Stel dat in de laatste rij de laatste Horta-fan in kolom $K$ terechtkomt. Dan bevatten de kolommen $1$ t/m $K$ hetzelfde aantal lege plekken, en de kolommen vanaf kolom $K + 1$ één meer. In figuur 1 is een voorbeeld met $3$ Horta-fans in elk van $6$ rijen op een tribune die $7$ kolommen breed is.

Figuur 1
Figuur 1

Je ziet dat kolommen $1$ t/m $4$ drie Horta-fans hebben en de kolommen $6$ t/m $7$ twee. Dit is makkelijker te bevatten als je alle Horta-fans in hun kolom naar boven laat aansluiten. Er zijn dan twee volle rijen met Horta-fans en één gedeeltelijk gevulde rij. Kolom $4$ (waar de laatste Horta- fan zit) is te berekenen als $(6 \times 3)\ mod\ 7$, waarbij $a\ mod\ b$ de rest geeft na deling van $a$ door $b$. Het aantal van twee Horta-fans in de kolommen $5$ t/m $7$ is te berekenen als $\lfloor (6 \times 3)/7\rfloor$ , waarbij $\lfloor a/b\rfloor$ het quotiënt bij deling van $a$ door $b$ zonder rest is. De kolommen $1$ t/m $4$ hebben één Horta-fan meer. We kunnen dus nul, een, twee of drie Verto-fans per kolom garanderen (en de rest is dan voor neutro's).
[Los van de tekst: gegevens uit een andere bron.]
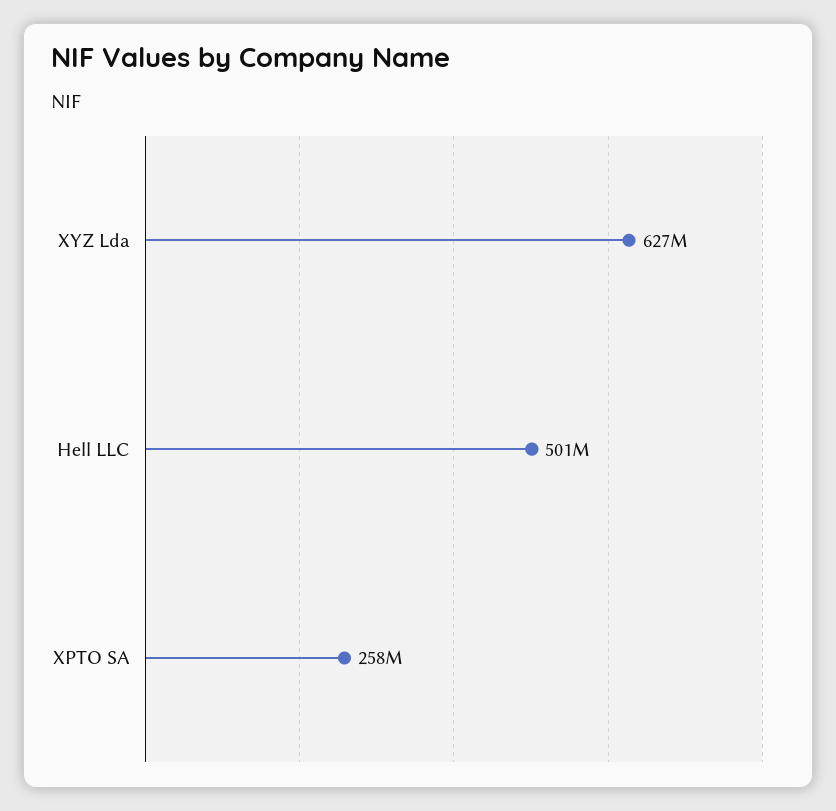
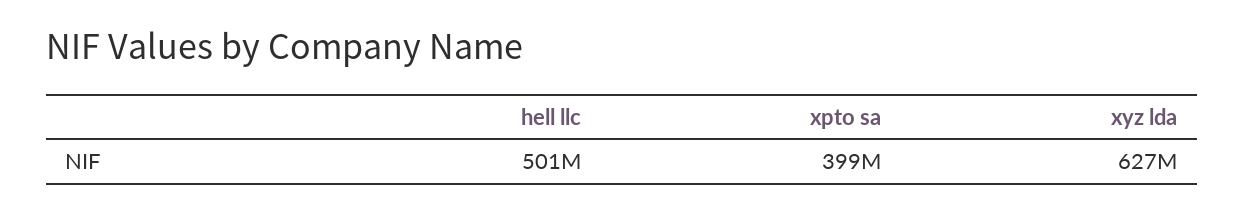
  {
    "XYZ Lda": 627000000,
    "Hell LLC": 501000000,
-   "XPTO SA": 258000000
+   "XPTO SA": 399000000
  }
Als we zo voor $r = 20$ en $k = 33$ in elke rij $14$ Horta-fans plaatsen, dan zit de laatst geplaatste Horta-fan in kolom $(20 \times 14)\ mod\ 33 = 16$. Vanaf kolom $17$ zijn er dan $\lfloor(20 \times 14)/33\rfloor = 8$ Horta-fans per kolom, en in kolommen $1$ t/m $16$ één meer, dus $9$. Daar kunnen dus $11$ Verto-fans zitten per kolom. In de kolommen $17$ t/m $33$ zitten dan ook nog $17$ neutro's. Zie ook figuur 2a. Door rijen te verwisselen blijft het een oplossing. In figuur 2b hebben we de rijen gesorteerd, waardoor diagonale groepen van fans ontstaan. Deze constructie werkt in het algemeen.

Figuur 2a
Figuur 2a
Figuur 2a
Figuur 2b

Slotbeschouwing

Het oplossen van zulke problemen vereist natuurlijk enige wiskundige voorkennis. Maar daarnaast is ook voldoende wiskundige creativiteit nodig om die kennis zo toe te passen dat het probleem bezwijkt. Bij het oplossen van dit probleem kom je drie belangrijke gebieden van de wiskunde tegen: algebra (bij het herschrijven van de vergelijking), getaltheorie (bij het ontbinden van gehele getallen en modulair rekenen) en combinatoriek (bij het systematisch vinden van arrangementen).